# Save a pretzel for the gas jets - Rick Perry video



## Andres (Sep 28, 2011)

I found this too funny not to share. Whoever put it together is talented! 

[video=youtube_share;BhDhDRvHaGs]http://youtu.be/BhDhDRvHaGs[/video]

Warning: At least one of the other video links after the Perry clip has some crude language, so you probably don't want to click it.


----------



## Andres (Sep 29, 2011)

Come on, no one even chuckled? How about a guffaw? Not even a giggle? I expected at least a chortle. Can I at least get a smirk?


----------



## VictorBravo (Sep 29, 2011)

I rolled my eyes slightly. . . . 

But, I'm probably just a curmudgeon with a slow internet connection.


----------



## Rich Koster (Sep 29, 2011)

It was OK, but I'd prefer Weird Al


----------



## Andres (Sep 29, 2011)

VictorBravo said:


> But, I'm probably just a curmudgeon with a slow internet connection.



Probably?


----------



## Pilgrim Standard (Sep 29, 2011)

Andres said:


> VictorBravo said:
> 
> 
> > But, I'm probably just a curmudgeon with a slow internet connection.
> ...


I like the merriam-webster definition of curmudegon...
View attachment 2351

But I'm not implying anything Vic.


----------



## Tripel (Sep 29, 2011)

I chuckled.


----------



## py3ak (Sep 29, 2011)

I thought it was funny.


----------



## AThornquist (Sep 29, 2011)

I laughed pretty hard.

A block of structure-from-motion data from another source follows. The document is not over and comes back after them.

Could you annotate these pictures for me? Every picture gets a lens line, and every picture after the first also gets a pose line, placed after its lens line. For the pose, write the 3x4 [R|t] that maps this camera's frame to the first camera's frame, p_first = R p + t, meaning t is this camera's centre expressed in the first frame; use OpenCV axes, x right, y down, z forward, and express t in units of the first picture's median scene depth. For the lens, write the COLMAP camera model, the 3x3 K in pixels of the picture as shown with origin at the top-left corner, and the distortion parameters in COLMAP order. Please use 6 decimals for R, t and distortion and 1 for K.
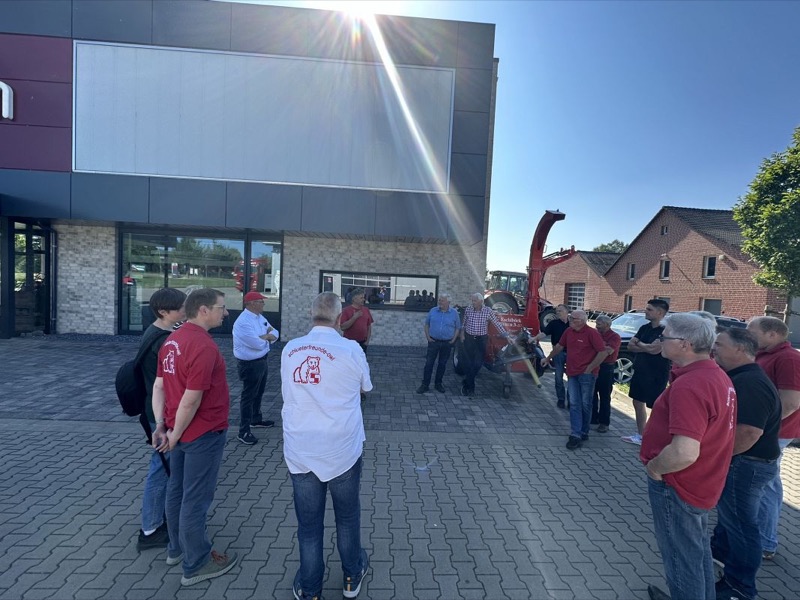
lens RADIAL K [[319.8, 0, 400.0], [0, 319.8, 300.0], [0, 0, 1]] dist [-0.001878, 0.000136]
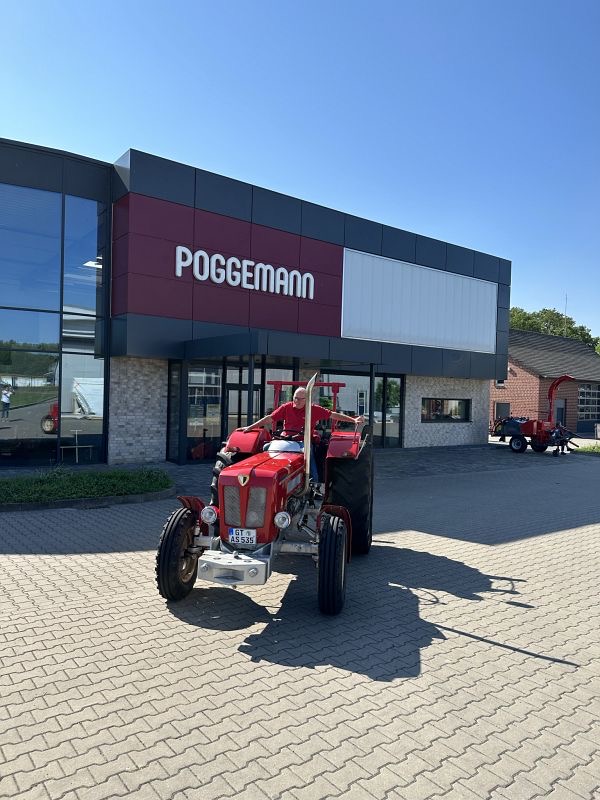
lens RADIAL K [[556.2, 0, 300.0], [0, 556.2, 400.0], [0, 0, 1]] dist [0.025012, -0.007473]
pose [[0.813799, -0.032061, 0.580262, -2.211553], [0.037109, 0.999306, 0.003171, -0.113628], [-0.579961, 0.018952, 0.814424, -0.770972]]
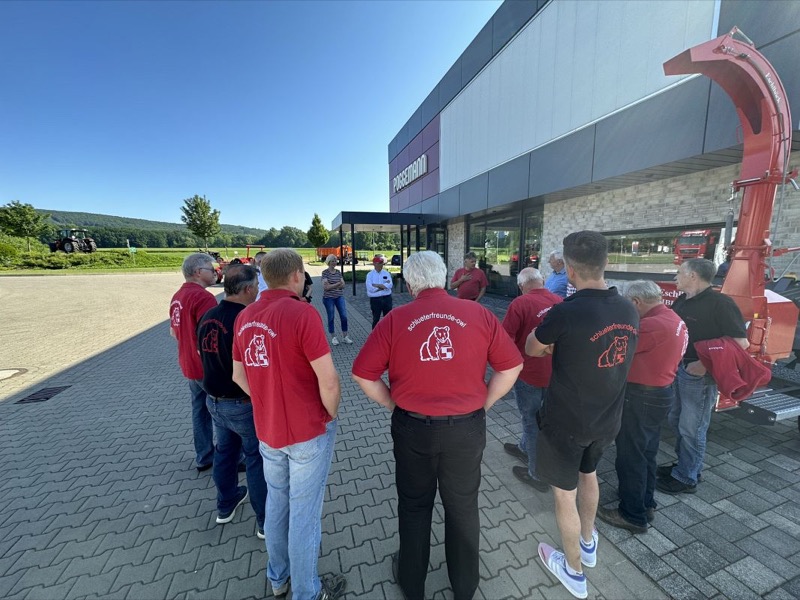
lens RADIAL K [[319.8, 0, 400.0], [0, 319.8, 300.0], [0, 0, 1]] dist [-0.001878, 0.000136]
pose [[0.268949, 0.081512, -0.959699, 0.499143], [-0.022828, 0.996672, 0.078255, 0.030751], [0.962884, 0.000861, 0.269915, 0.294117]]
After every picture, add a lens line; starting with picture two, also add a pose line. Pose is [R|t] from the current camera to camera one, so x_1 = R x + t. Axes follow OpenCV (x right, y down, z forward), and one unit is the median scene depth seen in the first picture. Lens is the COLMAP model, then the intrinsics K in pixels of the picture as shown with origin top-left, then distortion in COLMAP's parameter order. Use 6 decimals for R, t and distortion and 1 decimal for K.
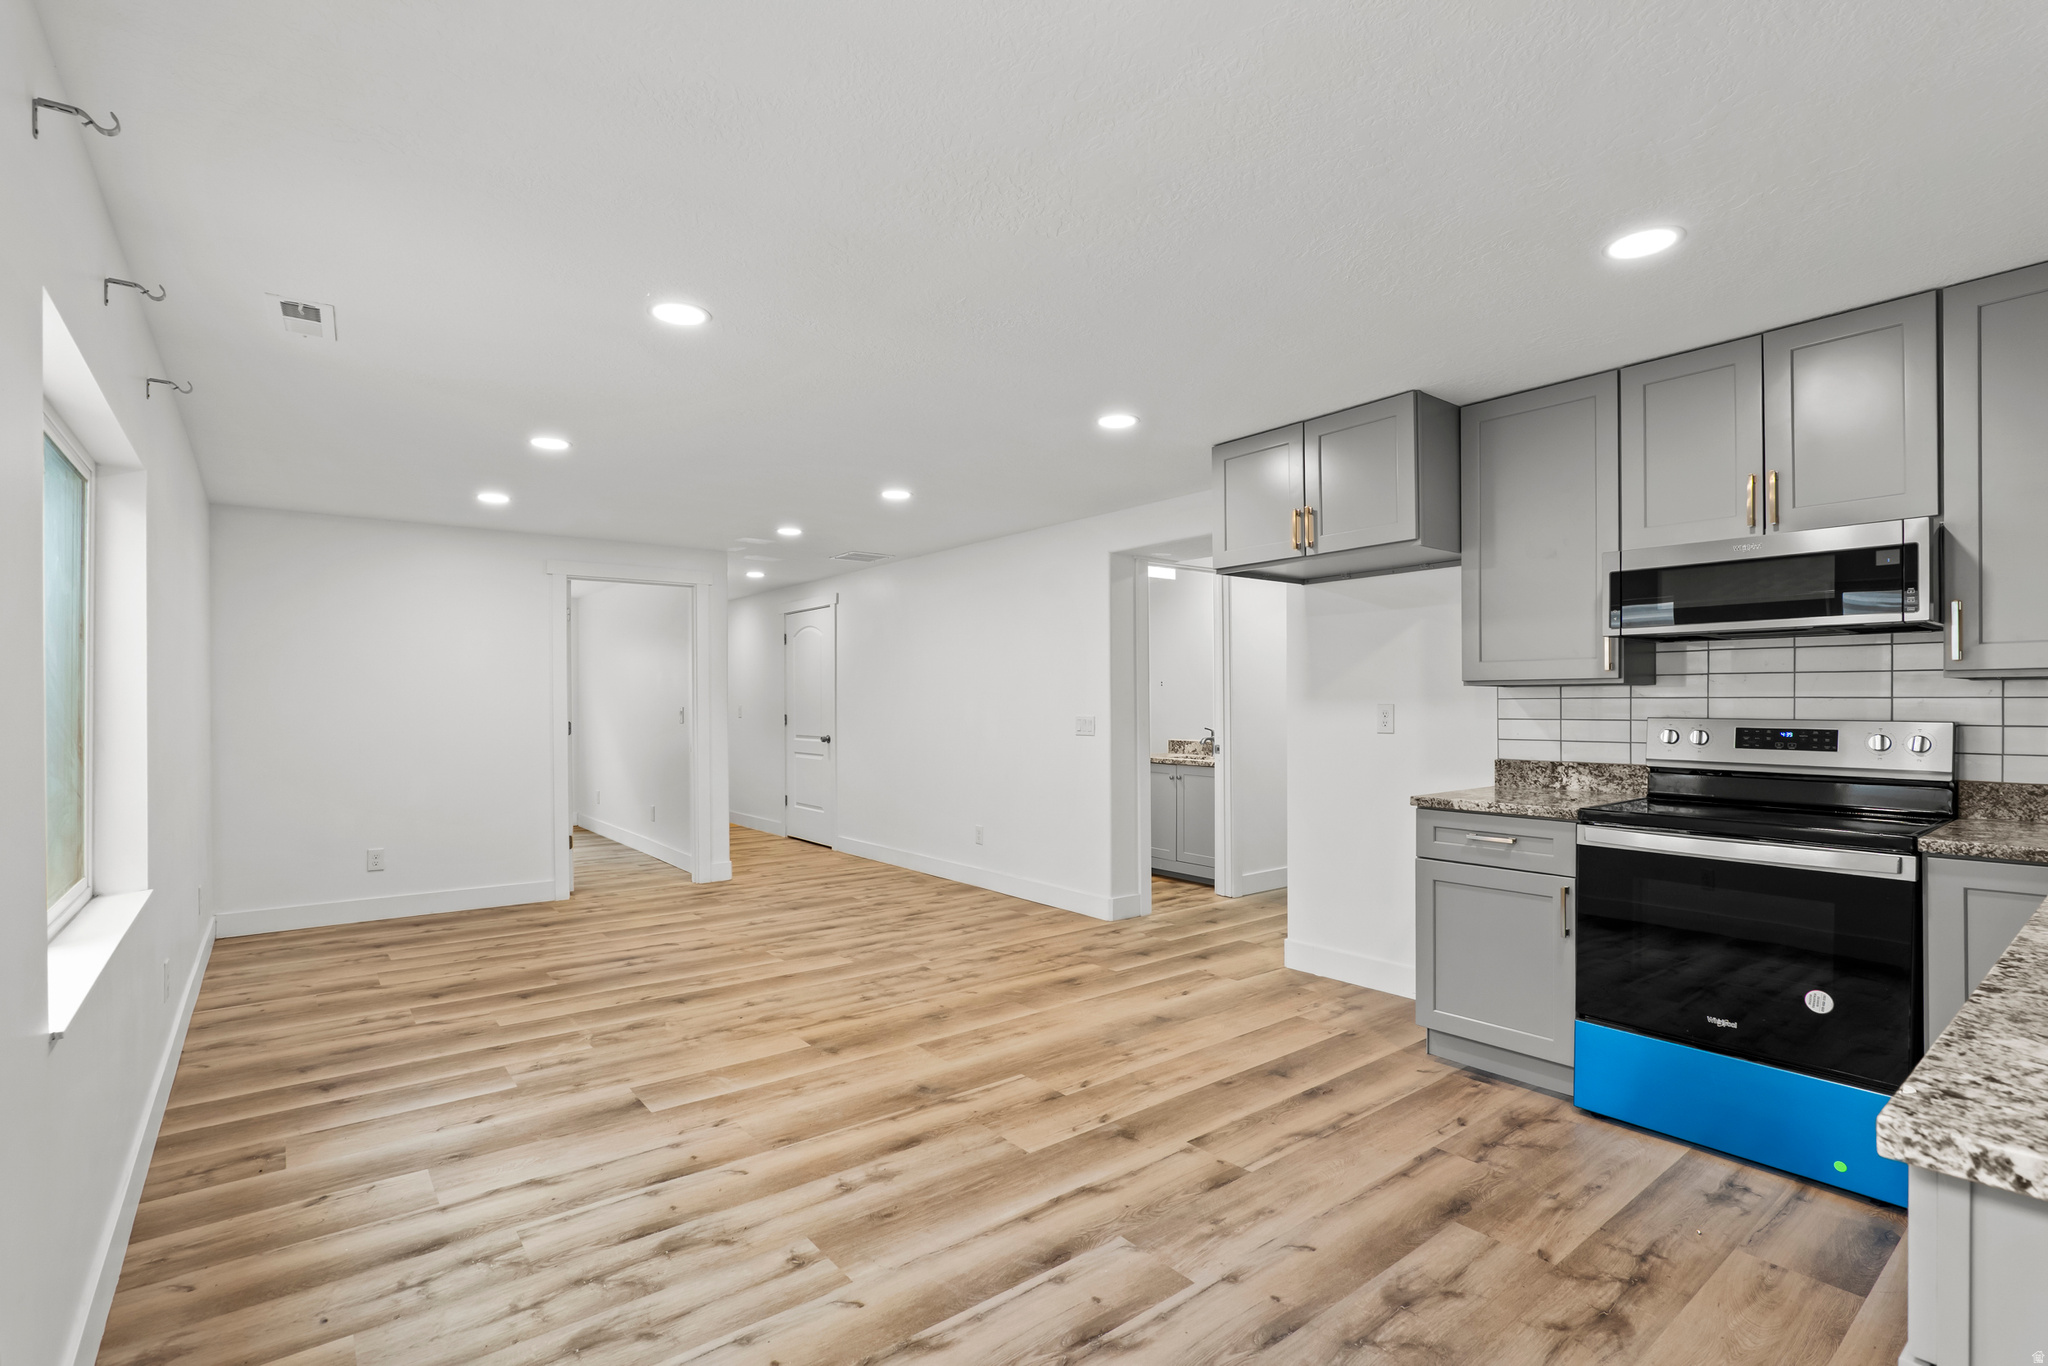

Thanks for sharing! 

Saaaaave a pretzel for the gas jets!


----------



## VictorBravo (Sep 29, 2011)

Pilgrim Standard said:


> Andres said:
> 
> 
> > VictorBravo said:
> ...



Implication noted. And it probably fits me pretty well. Except for the crusty part. I do take showers sometimes. . . .


----------



## Andres (Sep 29, 2011)

py3ak said:


> I thought it was funny.


 


AThornquist said:


> I laughed pretty hard. Thanks for sharing!
> 
> Saaaaave a pretzel for the gas jets!



Now that's what I'm talking about guys!!


----------



## Steve Curtis (Sep 29, 2011)

I chortled. I confess


----------



## Andres (Sep 29, 2011)

kainos01 said:


> I chortled. I confess



It would have come out sooner or later brother.


----------



## AThornquist (Sep 29, 2011)

I had to share it on FB too. This type of humor really gets me.


----------